Фергус не знал, что Чарлз готовится в адвокаты и сенаторы, и проворчал себе под нос:
– Хорошо расставляешь запятые, парень,
– Многие полагают, что все затруднения можно разрешить убийством…
– Надеюсь, это не относится к нашей войне? – спросил я.
– Увы, сэр! Это относится к каждой отнятой жизни, – сказал он со взрослой скорбью.
– Джорджи! – воскликнула Горация. – Как он хорошо говорит!
– Я думаю, что и мистер Линкольн оплакивает каждого убитого…
– Ты так решил оттого, что у него огромные носовые платки?
– Нет, оттого, что у президента доброе сердце и он мечтает о мире.
– Хорошенькое занятие посреди войны, которую начали негодяи!

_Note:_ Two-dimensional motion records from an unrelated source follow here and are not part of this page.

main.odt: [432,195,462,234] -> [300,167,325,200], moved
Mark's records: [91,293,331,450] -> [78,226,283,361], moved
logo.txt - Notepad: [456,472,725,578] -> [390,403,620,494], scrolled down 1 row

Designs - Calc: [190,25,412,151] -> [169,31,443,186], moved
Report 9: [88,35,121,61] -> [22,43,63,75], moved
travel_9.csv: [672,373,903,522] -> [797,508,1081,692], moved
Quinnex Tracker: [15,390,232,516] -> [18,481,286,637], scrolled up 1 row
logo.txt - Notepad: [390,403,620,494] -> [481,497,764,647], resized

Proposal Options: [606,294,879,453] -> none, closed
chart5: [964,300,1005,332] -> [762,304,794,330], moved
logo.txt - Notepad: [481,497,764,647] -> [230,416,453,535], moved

– Трудное, но для того господь и нашел его в адвокатской конторе в Спрингфилде и поставил над всей страной. Он прогнал плохих генералов и назначил Гранта, он освободил негров…

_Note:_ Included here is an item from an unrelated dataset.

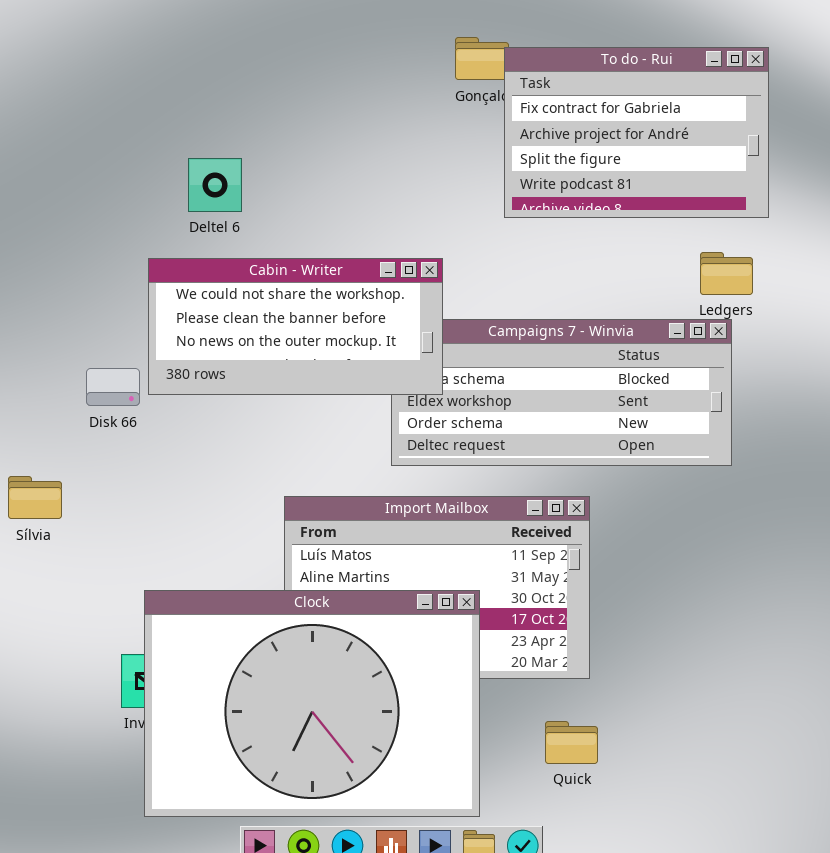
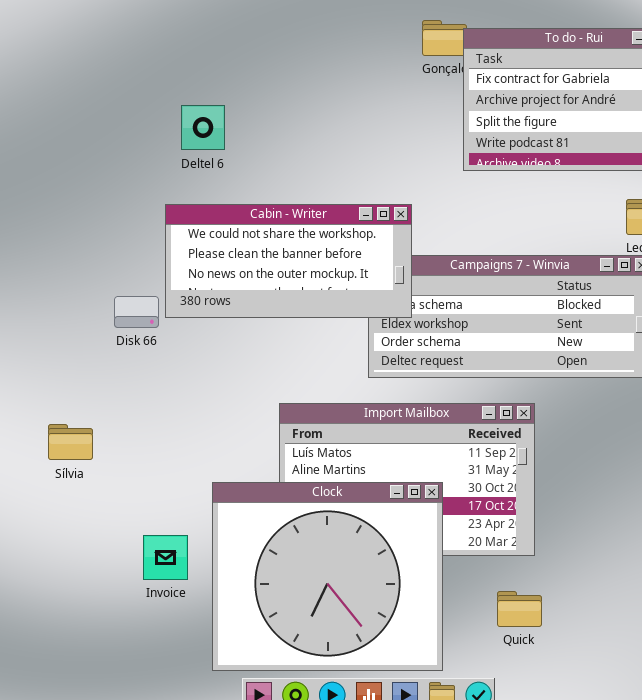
Deltel 6: [188,158,242,212] -> [181,105,225,150], moved
Sílvia: [8,476,62,519] -> [48,424,93,460], moved
Clock: [144,590,480,817] -> [212,482,443,671], resized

– Он всякий раз делает добро с опозданием на два года, а если на один, то считает себя великим страдальцем.
– Почему бы даже и президенту не жить своим умом?
– Ну и пройдоху привели вы к нам в дом! – весело вскричал Фергус. – Он, если пожелает, сделает карьеру.
Чарлз приготовился продолжить диспут, но появление Надин помешало ему. Она привела с собой маленького господина, в котором я не сразу признал маттунского станционного начальника Хэнсома. Табачная борода сбрита, бакенбарды укоротились; из-под фиолетового цилиндра смотрели хватающие, светлые, огуречные глаза, удивительным образом и подмигивающие собеседнику, и сверлящие его. Исчезли изрядное некогда брюхо и захолустная мешковатость: в комнату вошел легкий, деятельный господин. Но будь я даже слеп, я узнал бы его голос, глубокий, поющий, когда этого хотел Хэнсом, органный голос, с одним только изъяном – он не имел никакого сообщения с душой.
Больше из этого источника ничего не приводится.